Berg’s game has benefited from a long relationship with lacrosse equipment manufacturer, Warrior. Berg has used Warrior sticks and equipment since his minor and junior days in Coquitlam, then at college in Denver. The partnership has continued into Berg’s pro career.

“It’s been pretty awesome,” says Berg. “It’s a great organization. It’s been a pretty cool journey I’ve had over the years. I used Warrior equipment growing up, and we were sponsored by Warrior in Denver; it was the same stick I’d been using.

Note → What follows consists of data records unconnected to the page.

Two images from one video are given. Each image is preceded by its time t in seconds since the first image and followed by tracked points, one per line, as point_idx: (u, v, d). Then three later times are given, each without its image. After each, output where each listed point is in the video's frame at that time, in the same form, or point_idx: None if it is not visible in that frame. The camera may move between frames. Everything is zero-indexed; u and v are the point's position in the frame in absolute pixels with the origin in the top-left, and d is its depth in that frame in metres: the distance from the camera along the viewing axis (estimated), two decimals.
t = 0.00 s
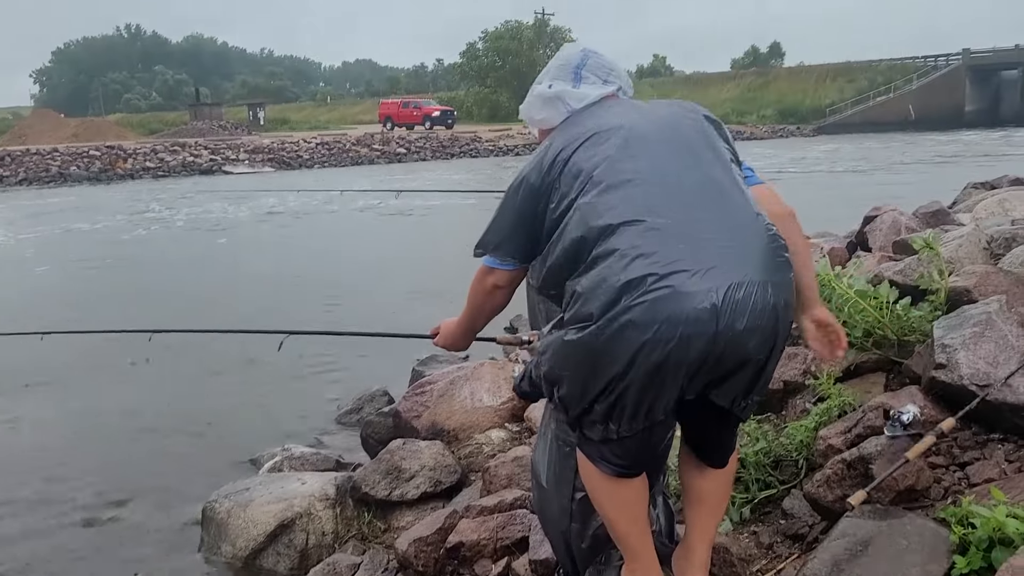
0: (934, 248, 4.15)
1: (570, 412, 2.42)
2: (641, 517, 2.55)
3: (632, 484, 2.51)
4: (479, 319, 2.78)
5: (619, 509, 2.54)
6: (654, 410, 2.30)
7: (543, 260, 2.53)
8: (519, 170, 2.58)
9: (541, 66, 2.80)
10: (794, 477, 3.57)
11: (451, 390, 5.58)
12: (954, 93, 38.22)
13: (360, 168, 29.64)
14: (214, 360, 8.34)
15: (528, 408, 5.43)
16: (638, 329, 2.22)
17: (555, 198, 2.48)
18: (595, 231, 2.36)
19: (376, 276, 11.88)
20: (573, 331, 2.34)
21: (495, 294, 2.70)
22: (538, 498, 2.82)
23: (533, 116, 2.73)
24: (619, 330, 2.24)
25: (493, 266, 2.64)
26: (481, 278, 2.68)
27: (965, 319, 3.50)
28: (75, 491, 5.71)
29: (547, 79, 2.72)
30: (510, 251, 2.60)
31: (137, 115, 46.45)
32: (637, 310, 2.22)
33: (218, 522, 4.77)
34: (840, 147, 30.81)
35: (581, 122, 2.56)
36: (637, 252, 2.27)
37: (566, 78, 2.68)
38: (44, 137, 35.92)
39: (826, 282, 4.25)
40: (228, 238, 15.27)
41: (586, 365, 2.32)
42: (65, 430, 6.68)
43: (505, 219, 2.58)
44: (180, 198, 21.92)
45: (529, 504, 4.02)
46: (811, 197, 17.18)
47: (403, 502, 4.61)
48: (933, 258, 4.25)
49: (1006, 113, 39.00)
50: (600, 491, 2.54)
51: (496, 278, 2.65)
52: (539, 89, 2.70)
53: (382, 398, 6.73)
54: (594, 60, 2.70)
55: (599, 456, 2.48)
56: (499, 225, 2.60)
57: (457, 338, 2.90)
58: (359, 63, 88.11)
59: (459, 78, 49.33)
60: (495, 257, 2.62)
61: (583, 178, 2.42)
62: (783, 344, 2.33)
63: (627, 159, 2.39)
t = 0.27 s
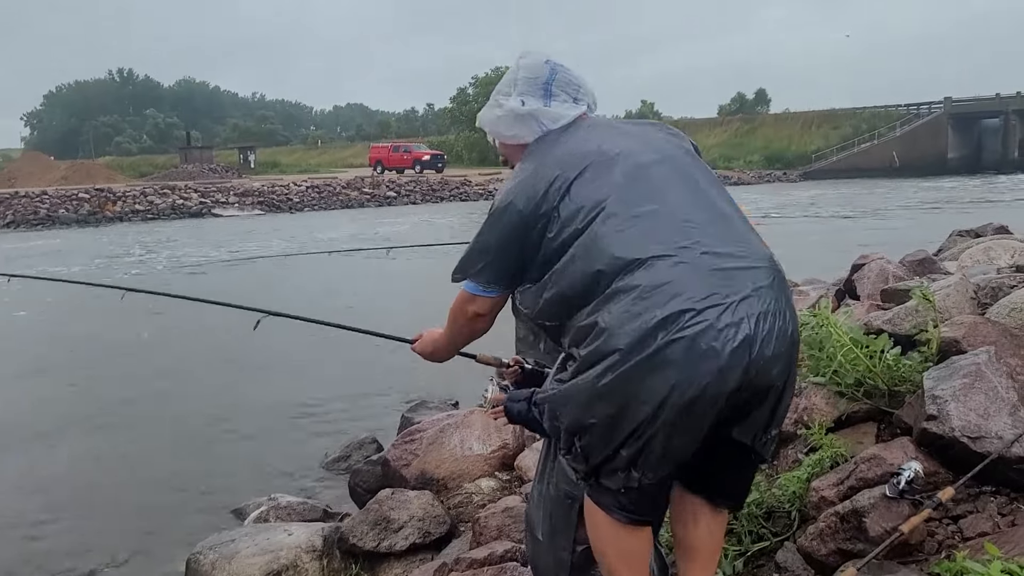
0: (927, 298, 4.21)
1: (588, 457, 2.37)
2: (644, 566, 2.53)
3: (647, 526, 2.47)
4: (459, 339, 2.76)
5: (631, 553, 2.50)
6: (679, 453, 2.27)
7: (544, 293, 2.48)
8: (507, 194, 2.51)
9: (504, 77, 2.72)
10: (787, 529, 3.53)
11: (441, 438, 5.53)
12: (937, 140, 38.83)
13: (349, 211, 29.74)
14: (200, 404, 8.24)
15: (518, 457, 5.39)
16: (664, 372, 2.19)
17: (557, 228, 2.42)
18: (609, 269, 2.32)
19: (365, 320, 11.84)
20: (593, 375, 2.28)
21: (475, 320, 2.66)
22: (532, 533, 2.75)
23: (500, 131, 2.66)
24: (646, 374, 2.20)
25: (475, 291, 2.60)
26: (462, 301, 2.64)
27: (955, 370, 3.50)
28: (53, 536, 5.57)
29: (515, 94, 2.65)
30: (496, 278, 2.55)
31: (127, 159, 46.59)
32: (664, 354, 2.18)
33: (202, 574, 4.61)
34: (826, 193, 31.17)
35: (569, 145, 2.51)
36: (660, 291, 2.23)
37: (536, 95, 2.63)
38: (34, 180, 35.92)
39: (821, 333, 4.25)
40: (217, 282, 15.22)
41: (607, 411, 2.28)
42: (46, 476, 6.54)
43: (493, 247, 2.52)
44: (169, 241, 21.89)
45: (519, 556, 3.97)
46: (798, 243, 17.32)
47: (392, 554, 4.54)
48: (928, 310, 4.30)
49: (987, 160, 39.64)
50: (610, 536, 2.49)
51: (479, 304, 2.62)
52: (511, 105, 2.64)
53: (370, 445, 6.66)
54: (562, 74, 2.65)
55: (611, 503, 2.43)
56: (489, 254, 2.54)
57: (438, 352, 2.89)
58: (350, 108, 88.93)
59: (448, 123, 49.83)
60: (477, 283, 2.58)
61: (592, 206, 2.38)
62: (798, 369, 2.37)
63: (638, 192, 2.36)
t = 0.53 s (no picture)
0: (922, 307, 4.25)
1: (612, 467, 2.35)
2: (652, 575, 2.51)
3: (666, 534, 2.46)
4: (445, 329, 2.75)
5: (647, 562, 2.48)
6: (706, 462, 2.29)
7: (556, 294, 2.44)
8: (515, 189, 2.45)
9: (501, 63, 2.63)
10: (786, 537, 3.54)
11: (439, 445, 5.52)
12: (931, 147, 38.94)
13: (345, 217, 29.71)
14: (196, 409, 8.21)
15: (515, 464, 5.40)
16: (697, 378, 2.21)
17: (573, 229, 2.39)
18: (635, 272, 2.31)
19: (362, 326, 11.84)
20: (623, 383, 2.27)
21: (467, 316, 2.65)
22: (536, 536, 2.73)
23: (502, 122, 2.61)
24: (680, 384, 2.22)
25: (470, 285, 2.57)
26: (454, 296, 2.62)
27: (953, 378, 3.52)
28: (50, 544, 5.54)
29: (517, 83, 2.59)
30: (498, 274, 2.52)
31: (122, 163, 46.51)
32: (700, 363, 2.21)
33: None
34: (820, 198, 31.25)
35: (577, 141, 2.48)
36: (694, 299, 2.24)
37: (539, 86, 2.58)
38: (28, 185, 35.82)
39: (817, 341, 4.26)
40: (212, 287, 15.19)
41: (636, 421, 2.28)
42: (43, 483, 6.51)
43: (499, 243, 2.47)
44: (164, 246, 21.84)
45: (517, 564, 3.97)
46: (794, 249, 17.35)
47: (389, 561, 4.54)
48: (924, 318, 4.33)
49: (981, 167, 39.75)
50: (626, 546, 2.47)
51: (475, 299, 2.59)
52: (513, 96, 2.57)
53: (367, 451, 6.65)
54: (563, 65, 2.62)
55: (630, 514, 2.41)
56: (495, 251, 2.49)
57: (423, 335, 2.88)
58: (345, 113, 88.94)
59: (443, 128, 49.84)
60: (476, 278, 2.54)
61: (614, 207, 2.36)
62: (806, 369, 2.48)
63: (661, 196, 2.36)
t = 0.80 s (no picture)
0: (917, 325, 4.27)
1: (641, 479, 2.35)
2: None
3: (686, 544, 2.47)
4: (444, 332, 2.68)
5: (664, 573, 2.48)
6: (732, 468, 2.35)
7: (579, 303, 2.40)
8: (538, 195, 2.39)
9: (508, 70, 2.56)
10: (785, 555, 3.54)
11: (437, 462, 5.50)
12: (927, 165, 39.14)
13: (343, 234, 29.75)
14: (195, 427, 8.19)
15: (514, 482, 5.39)
16: (724, 385, 2.29)
17: (600, 237, 2.37)
18: (663, 280, 2.33)
19: (360, 344, 11.84)
20: (657, 393, 2.29)
21: (472, 323, 2.58)
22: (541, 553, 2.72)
23: (515, 132, 2.55)
24: (712, 390, 2.29)
25: (483, 291, 2.50)
26: (464, 300, 2.55)
27: (952, 395, 3.52)
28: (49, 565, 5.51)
29: (528, 91, 2.53)
30: (513, 281, 2.46)
31: (121, 182, 46.60)
32: (731, 370, 2.29)
33: None
34: (818, 216, 31.35)
35: (595, 148, 2.46)
36: (725, 308, 2.31)
37: (550, 95, 2.54)
38: (27, 203, 35.89)
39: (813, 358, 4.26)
40: (210, 304, 15.19)
41: (668, 431, 2.31)
42: (41, 502, 6.48)
43: (517, 249, 2.42)
44: (163, 264, 21.86)
45: None
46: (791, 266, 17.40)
47: None
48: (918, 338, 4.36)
49: (977, 185, 39.92)
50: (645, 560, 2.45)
51: (486, 305, 2.52)
52: (529, 104, 2.51)
53: (366, 470, 6.63)
54: (570, 73, 2.59)
55: (654, 527, 2.40)
56: (512, 258, 2.43)
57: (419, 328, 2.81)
58: (344, 131, 89.28)
59: (442, 146, 50.02)
60: (491, 285, 2.48)
61: (641, 215, 2.36)
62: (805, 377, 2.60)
63: (687, 205, 2.40)
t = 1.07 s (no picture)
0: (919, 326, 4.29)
1: (672, 477, 2.30)
2: None
3: (711, 544, 2.43)
4: (460, 323, 2.60)
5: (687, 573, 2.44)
6: (760, 466, 2.34)
7: (607, 293, 2.35)
8: (569, 183, 2.35)
9: (530, 61, 2.52)
10: (787, 554, 3.56)
11: (440, 463, 5.52)
12: (928, 166, 39.15)
13: (344, 236, 29.79)
14: (198, 429, 8.20)
15: (516, 482, 5.42)
16: (756, 380, 2.28)
17: (631, 228, 2.34)
18: (693, 275, 2.32)
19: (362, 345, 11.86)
20: (690, 388, 2.26)
21: (493, 314, 2.50)
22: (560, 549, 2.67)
23: (545, 120, 2.50)
24: (744, 384, 2.27)
25: (508, 280, 2.43)
26: (486, 290, 2.47)
27: (953, 396, 3.54)
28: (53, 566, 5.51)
29: (554, 81, 2.50)
30: (539, 270, 2.40)
31: (122, 183, 46.66)
32: (762, 365, 2.29)
33: None
34: (819, 216, 31.36)
35: (620, 141, 2.44)
36: (757, 302, 2.31)
37: (575, 85, 2.52)
38: (29, 205, 35.94)
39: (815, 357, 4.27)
40: (212, 306, 15.22)
41: (700, 426, 2.28)
42: (45, 503, 6.50)
43: (545, 237, 2.36)
44: (164, 265, 21.90)
45: None
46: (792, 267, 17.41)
47: None
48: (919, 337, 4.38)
49: (979, 185, 39.92)
50: (671, 560, 2.41)
51: (509, 295, 2.45)
52: (556, 93, 2.48)
53: (368, 470, 6.66)
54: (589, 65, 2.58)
55: (683, 526, 2.36)
56: (538, 247, 2.37)
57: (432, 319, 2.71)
58: (345, 132, 89.37)
59: (442, 147, 50.07)
60: (516, 272, 2.41)
61: (669, 208, 2.35)
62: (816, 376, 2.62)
63: (715, 198, 2.40)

“Right now, I’m using the Evo QX offensive head and Fatboy shaft made of composite. It can take some damage but not too heavy. Warrior has the best gloves and elbow pads out there; I switch back and forth between Evo and Burn. And New Balance is one of the only companies who make shoes that fit my wide feet.”

Berg had a research and development job at Warrior headquarters in Detroit after graduating from Denver.

“It was a dream job out of college with them doing stuff I’m passionate about, like how to make equipment better,” Berg says. “I worked on composite shafts and the Warp [head] project, which was really challenging and interesting. I also got to work with Zach Currier, and play with him too in Calgary.”

Now as Warrior, founded in 1992, readies to celebrate its 30-year anniversary the relationship has evolved into one where Berg does promotional work like representing the brand in Southern California.

“In San Diego, it’s more endorsement stuff,” says Berg. “We were shooting something recently for their 30th anniversary.”

Ah yes, the life of a pro lacrosse star in sunny SoCal: Shooting commercials and practising among the palm trees at the league’s only outdoor practice facility, Knockaround Field, while chasing an NLL championship.

“We’re pretty lucky out there when it’s January and February,” Berg says of the warm winters on the outside turf. “We’re pretty fortunate.”

And fortunately for emerging superstar Berg and his title-contending Seals, sometimes you create your own luck when it turns to spring and the postseason nears.

Wes Berg and the San Diego Seals host the 6-4 Colorado Mammoth, second place in the West, at Pechanga Arena on Saturday night (10pm ET on ESPN+/TSN).